TASK
Copy out part of the commentary on Peter Navarro verbatim. Begin at the words "Updated 20:28, 23-Oct-2019" and stop after "frictions with China.".

DOCUMENT PASSAGE
= = =

Ron Vara, will you please stand up?
Updated 20:28, 23-Oct-2019
CGTN's Liu Xin
03:05

What happens if you are ill-informed and ill-advised when you launch a major battle? You'll end up in a mess; without your bearings – right?

This could well be the case with the White House, after taking advice from Peter Navarro in addressing trade frictions with China.

But what is worse, Mr. Navarro has proved himself to be a faulty architect of this battle, who wishfully mixes truth with fiction in academic studies and policymaking, both as a scholar and as the president's advisor on trade.

Ever since he became director of the White House National Trade Council nearly three years ago, the academic circle and the media have questioned his lack of experience, competence and China knowledge which are indispensable for his job.

He doesn't have a background in Chinese studies, doesn't speak Chinese, and only made his first trip to China reportedly last year, yet, before this, he wrote policy books to advocate tariff hikes and other measures to confront China.

= = =

[Raw records]
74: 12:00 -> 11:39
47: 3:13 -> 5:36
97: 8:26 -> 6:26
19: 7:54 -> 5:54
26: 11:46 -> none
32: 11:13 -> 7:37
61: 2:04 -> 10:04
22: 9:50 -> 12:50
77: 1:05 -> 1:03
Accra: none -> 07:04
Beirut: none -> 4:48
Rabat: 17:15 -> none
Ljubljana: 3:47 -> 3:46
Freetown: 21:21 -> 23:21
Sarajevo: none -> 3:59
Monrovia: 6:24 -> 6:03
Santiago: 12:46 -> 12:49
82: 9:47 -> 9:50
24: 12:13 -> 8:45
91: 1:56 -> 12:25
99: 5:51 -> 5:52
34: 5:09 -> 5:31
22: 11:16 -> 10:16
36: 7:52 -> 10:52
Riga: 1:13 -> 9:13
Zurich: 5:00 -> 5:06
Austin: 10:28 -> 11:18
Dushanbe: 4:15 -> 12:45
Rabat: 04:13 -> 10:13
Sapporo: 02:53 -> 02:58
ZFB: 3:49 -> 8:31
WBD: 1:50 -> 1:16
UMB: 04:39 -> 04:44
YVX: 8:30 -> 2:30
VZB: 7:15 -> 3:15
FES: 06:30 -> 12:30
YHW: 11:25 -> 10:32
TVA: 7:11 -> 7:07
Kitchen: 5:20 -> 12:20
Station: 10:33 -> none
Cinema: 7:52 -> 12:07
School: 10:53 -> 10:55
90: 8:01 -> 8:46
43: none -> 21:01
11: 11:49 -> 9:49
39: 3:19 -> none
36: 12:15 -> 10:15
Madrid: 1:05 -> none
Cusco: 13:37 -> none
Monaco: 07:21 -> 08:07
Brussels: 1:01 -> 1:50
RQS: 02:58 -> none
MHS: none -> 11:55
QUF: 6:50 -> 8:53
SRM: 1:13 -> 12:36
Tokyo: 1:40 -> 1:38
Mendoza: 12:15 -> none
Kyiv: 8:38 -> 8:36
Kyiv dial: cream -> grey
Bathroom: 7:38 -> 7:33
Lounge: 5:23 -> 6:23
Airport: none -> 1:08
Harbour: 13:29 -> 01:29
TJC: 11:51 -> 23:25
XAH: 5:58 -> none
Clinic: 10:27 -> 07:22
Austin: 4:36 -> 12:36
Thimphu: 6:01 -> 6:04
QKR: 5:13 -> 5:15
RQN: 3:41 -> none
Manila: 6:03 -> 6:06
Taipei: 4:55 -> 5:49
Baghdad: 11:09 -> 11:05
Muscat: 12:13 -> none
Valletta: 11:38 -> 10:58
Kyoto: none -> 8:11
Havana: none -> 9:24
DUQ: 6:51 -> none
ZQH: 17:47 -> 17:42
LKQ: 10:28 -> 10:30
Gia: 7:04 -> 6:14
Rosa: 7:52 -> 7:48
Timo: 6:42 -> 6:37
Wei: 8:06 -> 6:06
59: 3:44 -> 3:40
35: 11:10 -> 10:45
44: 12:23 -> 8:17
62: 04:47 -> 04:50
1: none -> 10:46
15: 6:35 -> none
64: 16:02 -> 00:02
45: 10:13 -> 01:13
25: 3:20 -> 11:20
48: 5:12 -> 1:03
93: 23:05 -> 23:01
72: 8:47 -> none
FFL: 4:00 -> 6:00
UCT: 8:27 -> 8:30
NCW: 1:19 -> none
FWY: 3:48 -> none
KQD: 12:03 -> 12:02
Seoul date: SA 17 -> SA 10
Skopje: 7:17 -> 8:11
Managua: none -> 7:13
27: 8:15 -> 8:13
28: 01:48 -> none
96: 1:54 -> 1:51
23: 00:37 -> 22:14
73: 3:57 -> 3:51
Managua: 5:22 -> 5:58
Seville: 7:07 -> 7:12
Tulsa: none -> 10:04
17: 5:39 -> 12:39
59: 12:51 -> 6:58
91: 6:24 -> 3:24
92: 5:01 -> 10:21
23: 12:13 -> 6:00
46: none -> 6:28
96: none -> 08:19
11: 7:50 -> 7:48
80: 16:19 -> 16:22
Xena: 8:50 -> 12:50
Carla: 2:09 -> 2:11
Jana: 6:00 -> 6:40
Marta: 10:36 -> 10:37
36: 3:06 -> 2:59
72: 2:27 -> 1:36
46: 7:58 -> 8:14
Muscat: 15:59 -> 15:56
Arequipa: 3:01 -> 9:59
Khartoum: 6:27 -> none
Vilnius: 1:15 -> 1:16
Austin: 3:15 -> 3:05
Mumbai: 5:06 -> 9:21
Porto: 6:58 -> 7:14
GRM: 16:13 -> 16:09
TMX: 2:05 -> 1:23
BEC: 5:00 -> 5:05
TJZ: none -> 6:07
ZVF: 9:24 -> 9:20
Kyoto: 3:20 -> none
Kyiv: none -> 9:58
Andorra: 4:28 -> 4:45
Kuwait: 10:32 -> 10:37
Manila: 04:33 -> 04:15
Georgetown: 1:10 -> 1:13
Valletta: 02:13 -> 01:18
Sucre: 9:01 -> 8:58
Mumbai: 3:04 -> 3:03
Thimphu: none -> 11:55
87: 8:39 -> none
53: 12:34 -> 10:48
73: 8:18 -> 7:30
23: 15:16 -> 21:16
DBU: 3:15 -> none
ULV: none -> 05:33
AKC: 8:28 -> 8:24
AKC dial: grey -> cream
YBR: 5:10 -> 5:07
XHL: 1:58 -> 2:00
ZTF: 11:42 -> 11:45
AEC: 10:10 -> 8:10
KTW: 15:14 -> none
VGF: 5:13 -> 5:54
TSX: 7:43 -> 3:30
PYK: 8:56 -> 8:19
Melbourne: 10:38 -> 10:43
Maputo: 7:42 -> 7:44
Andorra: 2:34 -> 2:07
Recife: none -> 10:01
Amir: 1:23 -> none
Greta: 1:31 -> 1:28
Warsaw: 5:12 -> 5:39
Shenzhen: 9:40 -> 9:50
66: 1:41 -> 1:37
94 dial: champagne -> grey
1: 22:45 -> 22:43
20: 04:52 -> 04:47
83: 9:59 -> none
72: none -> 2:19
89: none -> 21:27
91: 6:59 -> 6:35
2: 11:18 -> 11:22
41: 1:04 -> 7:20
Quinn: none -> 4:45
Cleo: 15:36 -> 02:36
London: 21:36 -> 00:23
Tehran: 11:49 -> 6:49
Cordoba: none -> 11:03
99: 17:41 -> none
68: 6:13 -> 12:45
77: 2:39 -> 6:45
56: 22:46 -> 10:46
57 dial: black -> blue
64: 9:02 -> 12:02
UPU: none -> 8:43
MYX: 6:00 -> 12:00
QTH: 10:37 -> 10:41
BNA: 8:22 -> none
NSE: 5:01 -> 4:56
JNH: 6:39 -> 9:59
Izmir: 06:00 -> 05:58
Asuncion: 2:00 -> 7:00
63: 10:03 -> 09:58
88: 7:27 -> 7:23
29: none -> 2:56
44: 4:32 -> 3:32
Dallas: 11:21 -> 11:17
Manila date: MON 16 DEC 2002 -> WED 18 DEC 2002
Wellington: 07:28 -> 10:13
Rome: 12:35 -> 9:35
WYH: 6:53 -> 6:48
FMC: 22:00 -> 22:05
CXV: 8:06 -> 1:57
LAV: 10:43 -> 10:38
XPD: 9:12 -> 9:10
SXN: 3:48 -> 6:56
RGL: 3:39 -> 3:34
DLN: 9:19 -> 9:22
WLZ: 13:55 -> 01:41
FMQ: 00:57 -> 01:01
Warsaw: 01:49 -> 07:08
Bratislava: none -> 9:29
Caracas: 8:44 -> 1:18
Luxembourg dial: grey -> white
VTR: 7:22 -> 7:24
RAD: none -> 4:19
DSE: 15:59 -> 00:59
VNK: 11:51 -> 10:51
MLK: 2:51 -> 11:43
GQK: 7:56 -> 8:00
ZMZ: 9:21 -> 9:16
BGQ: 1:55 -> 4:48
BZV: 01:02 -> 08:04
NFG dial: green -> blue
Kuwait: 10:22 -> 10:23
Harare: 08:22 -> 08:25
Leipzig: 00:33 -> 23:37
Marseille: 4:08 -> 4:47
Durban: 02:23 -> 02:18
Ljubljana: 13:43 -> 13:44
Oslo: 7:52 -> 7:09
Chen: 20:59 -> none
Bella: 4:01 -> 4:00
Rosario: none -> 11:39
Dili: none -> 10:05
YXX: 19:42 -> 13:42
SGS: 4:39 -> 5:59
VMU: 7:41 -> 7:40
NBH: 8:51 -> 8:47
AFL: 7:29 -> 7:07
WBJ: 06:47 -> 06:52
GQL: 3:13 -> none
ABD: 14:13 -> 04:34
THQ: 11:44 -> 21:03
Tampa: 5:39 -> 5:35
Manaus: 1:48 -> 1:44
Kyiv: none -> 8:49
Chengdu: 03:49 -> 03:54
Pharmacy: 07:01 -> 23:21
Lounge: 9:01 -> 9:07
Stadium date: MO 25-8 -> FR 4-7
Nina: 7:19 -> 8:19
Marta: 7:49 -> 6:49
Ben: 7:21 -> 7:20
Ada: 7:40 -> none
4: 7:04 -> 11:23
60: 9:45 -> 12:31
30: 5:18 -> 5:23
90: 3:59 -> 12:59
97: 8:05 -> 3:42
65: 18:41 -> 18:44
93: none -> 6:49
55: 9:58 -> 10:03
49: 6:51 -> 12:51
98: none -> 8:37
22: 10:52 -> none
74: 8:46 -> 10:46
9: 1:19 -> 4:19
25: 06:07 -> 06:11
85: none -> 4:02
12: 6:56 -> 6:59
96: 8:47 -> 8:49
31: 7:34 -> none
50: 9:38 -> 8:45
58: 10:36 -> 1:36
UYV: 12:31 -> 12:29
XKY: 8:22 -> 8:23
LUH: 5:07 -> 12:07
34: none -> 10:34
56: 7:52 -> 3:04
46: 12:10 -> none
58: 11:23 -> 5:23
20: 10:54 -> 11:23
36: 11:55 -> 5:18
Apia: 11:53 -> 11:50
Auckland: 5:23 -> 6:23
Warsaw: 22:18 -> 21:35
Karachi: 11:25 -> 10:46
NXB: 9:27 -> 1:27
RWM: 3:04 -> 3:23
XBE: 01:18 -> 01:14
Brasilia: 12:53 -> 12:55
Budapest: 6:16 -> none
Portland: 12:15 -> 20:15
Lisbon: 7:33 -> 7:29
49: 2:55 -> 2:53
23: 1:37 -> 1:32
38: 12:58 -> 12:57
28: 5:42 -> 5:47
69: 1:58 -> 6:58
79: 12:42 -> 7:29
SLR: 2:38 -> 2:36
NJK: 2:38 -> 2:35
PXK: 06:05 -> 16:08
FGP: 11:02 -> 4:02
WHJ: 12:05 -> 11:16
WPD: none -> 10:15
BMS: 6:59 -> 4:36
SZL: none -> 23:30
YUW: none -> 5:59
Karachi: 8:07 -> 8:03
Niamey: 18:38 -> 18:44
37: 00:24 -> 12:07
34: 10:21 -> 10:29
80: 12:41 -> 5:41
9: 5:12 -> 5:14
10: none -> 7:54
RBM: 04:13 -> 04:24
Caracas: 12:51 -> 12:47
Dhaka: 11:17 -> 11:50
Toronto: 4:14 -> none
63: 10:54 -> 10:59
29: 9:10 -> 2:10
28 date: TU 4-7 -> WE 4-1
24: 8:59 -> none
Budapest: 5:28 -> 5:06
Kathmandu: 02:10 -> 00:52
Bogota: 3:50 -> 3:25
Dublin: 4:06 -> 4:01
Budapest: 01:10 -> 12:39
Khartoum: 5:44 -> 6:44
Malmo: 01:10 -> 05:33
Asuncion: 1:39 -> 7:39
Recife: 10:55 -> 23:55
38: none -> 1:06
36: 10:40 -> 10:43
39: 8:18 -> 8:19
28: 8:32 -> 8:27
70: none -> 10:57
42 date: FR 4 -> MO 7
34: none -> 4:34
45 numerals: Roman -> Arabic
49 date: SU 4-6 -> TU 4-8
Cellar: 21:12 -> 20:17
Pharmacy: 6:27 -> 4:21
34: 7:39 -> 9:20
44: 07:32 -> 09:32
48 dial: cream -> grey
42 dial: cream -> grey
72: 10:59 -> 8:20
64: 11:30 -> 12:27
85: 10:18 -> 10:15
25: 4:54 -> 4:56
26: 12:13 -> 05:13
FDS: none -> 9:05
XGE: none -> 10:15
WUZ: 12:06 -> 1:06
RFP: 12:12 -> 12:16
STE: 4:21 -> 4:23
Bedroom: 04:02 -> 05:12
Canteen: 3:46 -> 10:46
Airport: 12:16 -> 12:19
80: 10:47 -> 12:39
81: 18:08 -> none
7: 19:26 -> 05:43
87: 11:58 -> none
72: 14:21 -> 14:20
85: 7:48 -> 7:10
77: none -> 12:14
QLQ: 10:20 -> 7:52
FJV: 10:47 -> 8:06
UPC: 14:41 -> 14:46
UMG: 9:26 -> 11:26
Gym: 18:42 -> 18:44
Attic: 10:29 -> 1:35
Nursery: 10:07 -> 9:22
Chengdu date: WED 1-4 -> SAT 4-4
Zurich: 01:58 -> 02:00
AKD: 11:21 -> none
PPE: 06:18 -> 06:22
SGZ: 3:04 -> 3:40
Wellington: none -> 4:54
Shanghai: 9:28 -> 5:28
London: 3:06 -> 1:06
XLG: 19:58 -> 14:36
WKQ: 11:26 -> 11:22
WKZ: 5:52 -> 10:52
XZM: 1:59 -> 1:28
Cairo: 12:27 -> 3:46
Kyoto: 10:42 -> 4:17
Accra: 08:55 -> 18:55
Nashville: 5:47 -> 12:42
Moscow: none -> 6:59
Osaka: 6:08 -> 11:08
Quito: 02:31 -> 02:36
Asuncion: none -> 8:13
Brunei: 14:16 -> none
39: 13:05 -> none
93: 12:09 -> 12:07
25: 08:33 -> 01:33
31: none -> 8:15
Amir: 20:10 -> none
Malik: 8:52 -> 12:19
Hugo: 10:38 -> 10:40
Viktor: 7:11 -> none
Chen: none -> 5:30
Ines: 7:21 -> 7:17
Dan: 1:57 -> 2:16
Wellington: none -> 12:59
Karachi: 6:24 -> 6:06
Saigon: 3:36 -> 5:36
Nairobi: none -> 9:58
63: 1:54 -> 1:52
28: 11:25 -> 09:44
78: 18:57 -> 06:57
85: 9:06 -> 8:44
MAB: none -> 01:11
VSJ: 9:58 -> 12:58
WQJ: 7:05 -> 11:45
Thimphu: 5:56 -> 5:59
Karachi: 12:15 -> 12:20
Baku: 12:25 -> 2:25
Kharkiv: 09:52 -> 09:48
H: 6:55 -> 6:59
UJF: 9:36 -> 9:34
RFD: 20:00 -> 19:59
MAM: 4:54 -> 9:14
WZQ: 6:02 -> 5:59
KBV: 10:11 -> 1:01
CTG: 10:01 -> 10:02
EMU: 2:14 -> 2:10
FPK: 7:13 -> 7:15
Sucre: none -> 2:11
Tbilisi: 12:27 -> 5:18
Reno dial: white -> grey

= = =

REPLY TO THE EXERCISE
Updated 20:28, 23-Oct-2019
CGTN's Liu Xin
03:05

What happens if you are ill-informed and ill-advised when you launch a major battle? You'll end up in a mess; without your bearings – right?

This could well be the case with the White House, after taking advice from Peter Navarro in addressing trade frictions with China.